Is it horrible that I dated a lot of guys casually in addition to my two serious boyfriends before meeting my FH? It seems I'm the only one so far. On the other hand, he's dated just one girl before me and they were very serious. I wouldn't change my dating history though. For myself, I know I needed to get some things out of my system. And after having dated so many people, I feel very confident about our relationship now because I know how good I have it. :D
Two and a half for me. The half was on and off throughout high school, several months at a time, the other two were about two years long. I had a tendancy to look around while I was in long term relationships and think about what it would be like to date the other guys around me, because I felt that something was missing. I didn't realize this until I started dating my FI and realized that I wasn't missing anything anymore.

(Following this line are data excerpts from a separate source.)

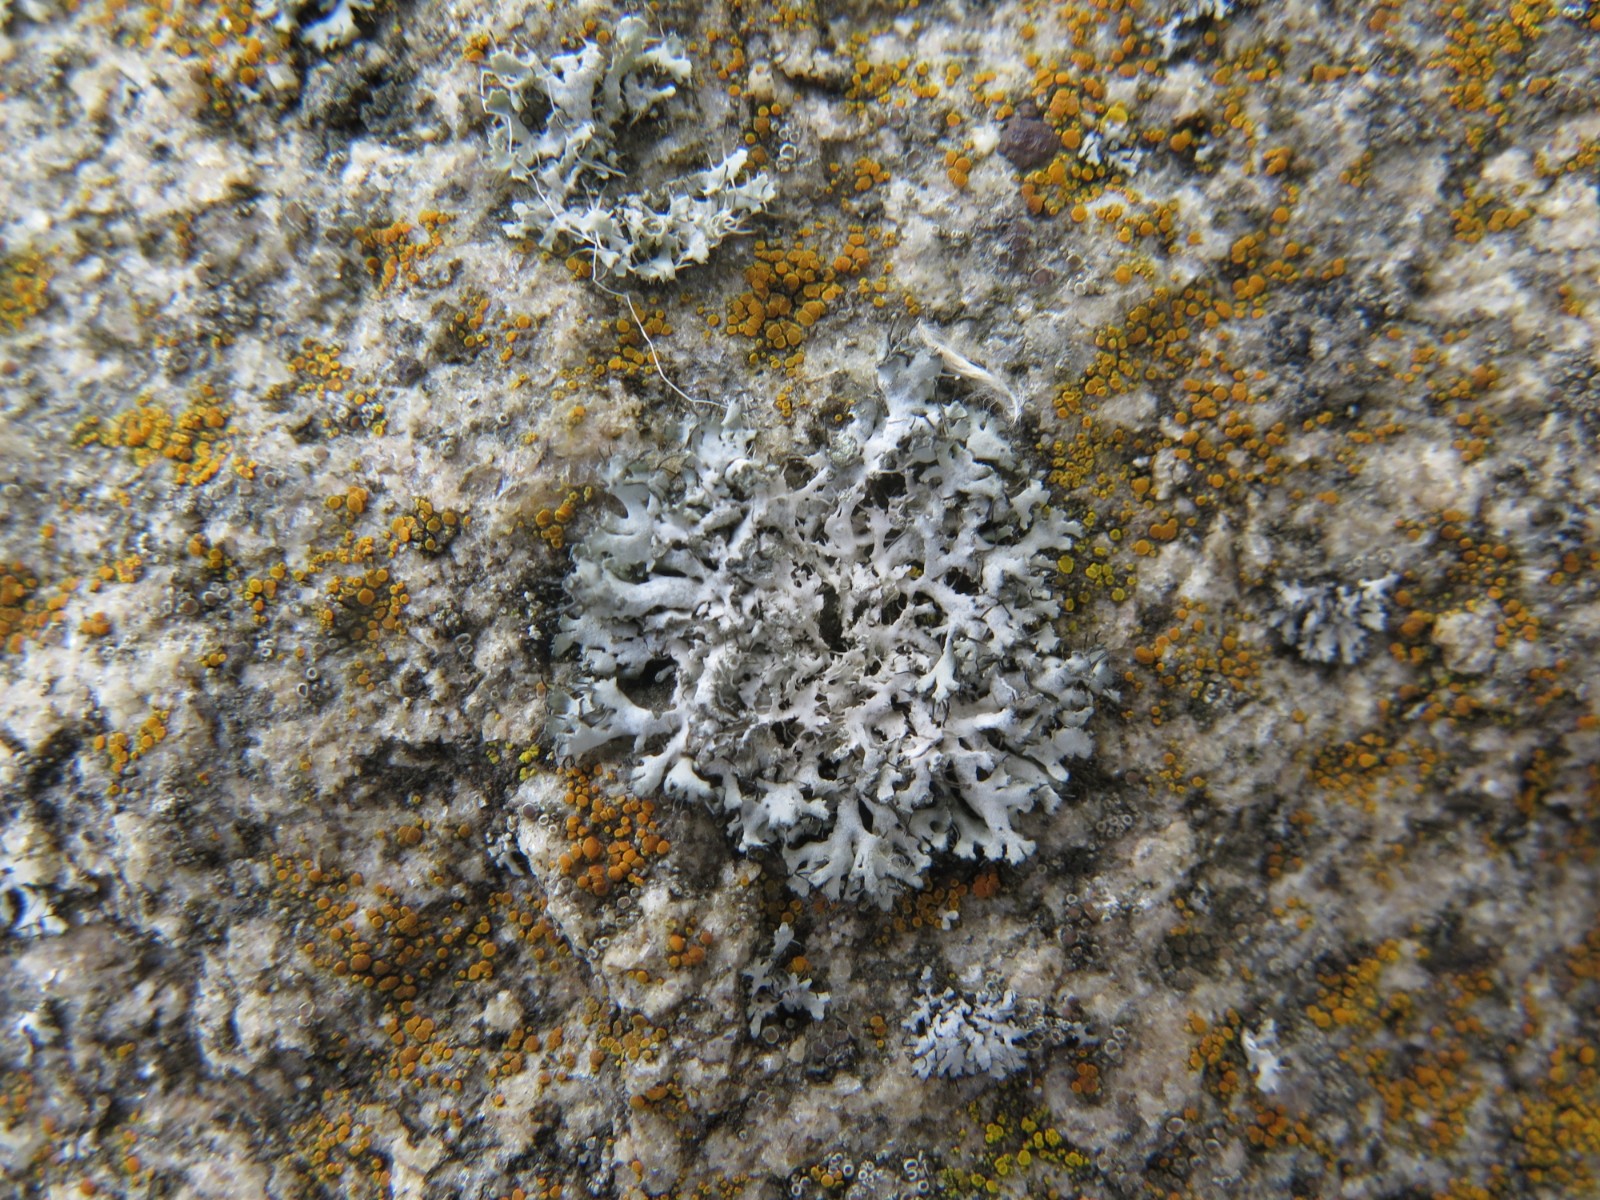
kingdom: Fungi
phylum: Ascomycota
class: Lecanoromycetes
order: Caliciales
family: Physciaceae
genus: Physcia
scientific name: Physcia tenella
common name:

A couple non-serious 9th grade relationships that lasted a couple months or less. Then I found my soul mate, and have been with him for 7 years straight!
I was in one serious relationship before I met my mister. My ex and I dated for five years--from 16-21. I knew my FI for a long time before we got together (we were great friends in hs) and I actually caught the bouquet at his first wedding (and got seriously drunk at the reception because part of me knew that I was losing the man that I always wanted to be with). It was sort of like "My Best Friend's Wedding." We got engaged after one year of dating and are going to be married in 21 days!
Sometimes life can be ironic.
I was in 1 serious relationship after high school that lasted 3 years, and FI was in one for 4 years. We were single only a few months before we got together, and now we're getting married. Can't say that it works for everyone, but it sure worked for us.
I was in one long-term relationship prior to meeting my FI. He was in several short term relationships.
I was in one very serious relationship before Mr. Powder Puff. I dated casually here and there, but there was only one guy I was seriously with before him (i.e. talking about marriage, etc).
2 semi-serious high school relationships (1-2 years) and a previous engagement (relationship lasted 2 1/2 years) plus some casual dating here and there.
Mr. CC had a couple serious relationships, maybe 2, and some casual dating.
1 high school romance, 2 serious college relationships, THEN... the one that broke my heart came after college. It took me several years after that to come to the place where I Was when I met the Mr. So, 4 before my FI. There were several dates in between, but no one worth mentioning.
The Mr. had 3 girlfriends.
I had 2. First, I had a serious 3 year relationship in high school which broke up during my first year in college. Then I started dating a guy friend of mine who I met in college and had serious 2 year relationship. After that, I had a few shorter (less than 1 year) not as serious relationships until law school where I met FI... and the rest is history
I had one serious relationship before my FI that lasted almost three years. A few other not-so-serious ones as well, but they were in high school and I've never really thought they "counted" for anything.
My FI had two serious relationships before this, one in his senior year of high school and the beginning of college, and one for his senior year of college and a couple of years after that. I was surprised to hear this when we started dating -- that at the age of 27 (at the time, 30 now) he had only had two girlfriends before me.